Jonas and Tanaka realize that the meg is pregnant and want to capture her before she gives birth. Maggie seizes this opportunity to advance her career and films the shark from within a cage as it swims to California to give birth. During her sojourn north, the shark gives birth to three pups, one of which she devours and the second of which is killed by orcas. At the Farallon Islands, Maggie uses a dead whale to attract the shark, successfully filming it, but inadvertently causes it to attack her cage. Despite Jonas's best efforts to stop the shark, the creature devours Maggie.

Jonas and Tanaka track down the female after she attacks a whale-watching boat shortly after. After tranquilizing the shark and capturing her, Taylor's vengeful superiors and Maggie's lover try to kill it with a homemade depth charge, causing the creature to awaken and rampage, killing dozens of witnesses and bystanders, including Taylor's superiors themselves. Jonas pilots a submersible down the meg's throat and into her stomach. There, he uses the hydrogen supply from his sub to ignite the nearby whale blubber, burning the meg from the inside out. After escaping from his pod, Jonas is rescued by Terry and a passing tourist vessel. Jonas and Tanaka's remaining crew capture the surviving meg pup as Jonas is taken away to be treated for decompression sickness. They are excited about the opportunity to study this believed-extinct creature. It is later named Angel: The Angel of Death.

==Sequels==
The novel spawned a series with these sequels:
- The Trench (1999)
- Meg: Primal Waters (2004)
- Meg: Hell's Aquarium (2009)
- Meg: Origins (2011)
- Meg: Nightstalkers (2016)
- Meg: Generations (2020)
- Meg: Purgatory (2022)

Additionally, a crossover novel, Vostok, described as a "sequel to The Loch and prequel to Meg: Nightstalkers", was released in 2015.

==Film==

A film based on the novel had been mired in development hell since 1997. At one point, reports surfaced that the film was slated for a 2008 release date and was to be made by New Line Cinema, which had recently bought the rights from Alten.
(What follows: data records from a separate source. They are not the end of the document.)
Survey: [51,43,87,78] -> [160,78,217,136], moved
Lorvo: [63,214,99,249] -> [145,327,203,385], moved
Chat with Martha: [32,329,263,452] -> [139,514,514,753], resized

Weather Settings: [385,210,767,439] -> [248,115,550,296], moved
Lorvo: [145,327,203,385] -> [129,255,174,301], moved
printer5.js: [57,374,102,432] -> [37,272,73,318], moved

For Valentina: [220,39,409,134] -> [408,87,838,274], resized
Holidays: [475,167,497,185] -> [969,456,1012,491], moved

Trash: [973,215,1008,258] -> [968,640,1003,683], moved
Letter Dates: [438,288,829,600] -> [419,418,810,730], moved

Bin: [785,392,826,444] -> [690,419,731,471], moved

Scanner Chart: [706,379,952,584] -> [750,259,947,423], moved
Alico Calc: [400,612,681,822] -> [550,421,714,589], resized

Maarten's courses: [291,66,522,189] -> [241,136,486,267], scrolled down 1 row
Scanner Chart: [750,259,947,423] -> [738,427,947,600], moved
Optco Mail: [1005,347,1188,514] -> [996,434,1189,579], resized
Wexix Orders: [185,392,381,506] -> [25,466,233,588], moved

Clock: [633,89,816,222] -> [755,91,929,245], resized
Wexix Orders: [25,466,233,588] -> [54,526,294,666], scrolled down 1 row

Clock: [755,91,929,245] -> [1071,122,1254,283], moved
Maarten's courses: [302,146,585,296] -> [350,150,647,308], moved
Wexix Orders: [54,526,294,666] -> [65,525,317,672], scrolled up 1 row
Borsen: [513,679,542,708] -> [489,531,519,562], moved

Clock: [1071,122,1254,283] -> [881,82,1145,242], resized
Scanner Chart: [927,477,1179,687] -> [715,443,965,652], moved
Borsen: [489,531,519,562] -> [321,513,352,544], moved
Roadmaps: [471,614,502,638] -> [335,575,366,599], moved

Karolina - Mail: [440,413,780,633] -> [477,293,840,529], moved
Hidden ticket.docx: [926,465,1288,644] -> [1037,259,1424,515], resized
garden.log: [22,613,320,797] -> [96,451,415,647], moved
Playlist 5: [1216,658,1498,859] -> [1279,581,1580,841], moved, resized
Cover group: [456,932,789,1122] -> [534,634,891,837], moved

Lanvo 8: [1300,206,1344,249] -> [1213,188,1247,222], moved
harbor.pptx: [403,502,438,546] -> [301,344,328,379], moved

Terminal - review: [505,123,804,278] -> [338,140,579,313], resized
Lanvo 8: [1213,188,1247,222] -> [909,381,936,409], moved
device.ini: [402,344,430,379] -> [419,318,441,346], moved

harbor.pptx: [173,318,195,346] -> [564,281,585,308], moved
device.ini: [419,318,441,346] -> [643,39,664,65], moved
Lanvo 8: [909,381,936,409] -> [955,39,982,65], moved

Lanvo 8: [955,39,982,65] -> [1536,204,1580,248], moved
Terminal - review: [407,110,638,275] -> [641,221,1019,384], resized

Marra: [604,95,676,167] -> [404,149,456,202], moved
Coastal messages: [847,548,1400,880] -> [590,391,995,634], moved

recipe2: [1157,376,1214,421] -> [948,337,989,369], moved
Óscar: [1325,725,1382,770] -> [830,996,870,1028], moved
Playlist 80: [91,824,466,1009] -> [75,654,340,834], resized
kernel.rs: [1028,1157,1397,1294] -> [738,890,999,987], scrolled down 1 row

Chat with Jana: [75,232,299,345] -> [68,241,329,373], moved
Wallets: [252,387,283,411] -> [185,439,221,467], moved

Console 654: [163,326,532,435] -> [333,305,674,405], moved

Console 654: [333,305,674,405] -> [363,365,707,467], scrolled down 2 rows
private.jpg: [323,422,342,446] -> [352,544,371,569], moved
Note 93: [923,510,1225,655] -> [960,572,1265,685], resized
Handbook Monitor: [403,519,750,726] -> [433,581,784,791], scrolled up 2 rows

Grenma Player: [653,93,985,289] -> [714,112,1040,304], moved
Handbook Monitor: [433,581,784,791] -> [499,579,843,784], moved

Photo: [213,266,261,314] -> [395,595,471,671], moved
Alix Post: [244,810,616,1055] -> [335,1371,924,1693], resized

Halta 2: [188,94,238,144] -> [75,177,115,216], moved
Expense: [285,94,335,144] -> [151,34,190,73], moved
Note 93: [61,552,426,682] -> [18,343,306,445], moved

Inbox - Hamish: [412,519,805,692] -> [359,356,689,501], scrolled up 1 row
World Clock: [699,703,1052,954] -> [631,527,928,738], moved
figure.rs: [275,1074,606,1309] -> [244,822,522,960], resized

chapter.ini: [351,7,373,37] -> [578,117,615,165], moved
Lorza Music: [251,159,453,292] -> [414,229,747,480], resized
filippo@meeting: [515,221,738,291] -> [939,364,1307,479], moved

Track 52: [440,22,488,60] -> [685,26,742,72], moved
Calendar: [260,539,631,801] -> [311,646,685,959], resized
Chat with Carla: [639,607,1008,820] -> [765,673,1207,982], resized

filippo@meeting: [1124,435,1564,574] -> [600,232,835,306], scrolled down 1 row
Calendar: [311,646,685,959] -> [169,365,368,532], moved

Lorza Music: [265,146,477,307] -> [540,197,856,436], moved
Names that were attached to the project included Jan de Bont and Guillermo del Toro. However, in July 2007, New Line canceled the production. Steve Alten had said that once his relationship with New Line was finally over, he would be taking the property elsewhere. The rights eventually reverted to Alten, but the film remained in development hell.

In 2011, Alten commented on his sparsely updated website. Along with the announcement that he would be releasing a prequel novella titled Meg: Origins, Alten indicated that he was holding back the release of his next entry in the series Meg: Night Stalkers to time with the release of the film. On January 2, 2015, Alten appeared on Coast to Coast AM radio with George Noory and said that a film based on Meg was back on track.

On June 16, 2015, Eli Roth was announced to direct the film adaptation. He left the project due to creative differences. On March 3, 2016, ComingSoon.net reported that director Jon Turteltaub (National Treasure) has since been in talks to helm the movie adaptation of Steve Alten's Meg.

On April 14, 2016, various media outlets reported that action star Jason Statham would be taking the lead role of Jonas Taylor in the upcoming film. In July 2016, Jessica McNamee and Ruby Rose also joined the cast of the film.

The film was initially due to be released on March 2, 2018, but was ultimately released on August 10, 2018. The novel's opening scene, in which a T. rex is eaten by a meg during the Cretaceous period, was ultimately adapted to the science fiction action film Meg 2: The Trench, released on August 4, 2023.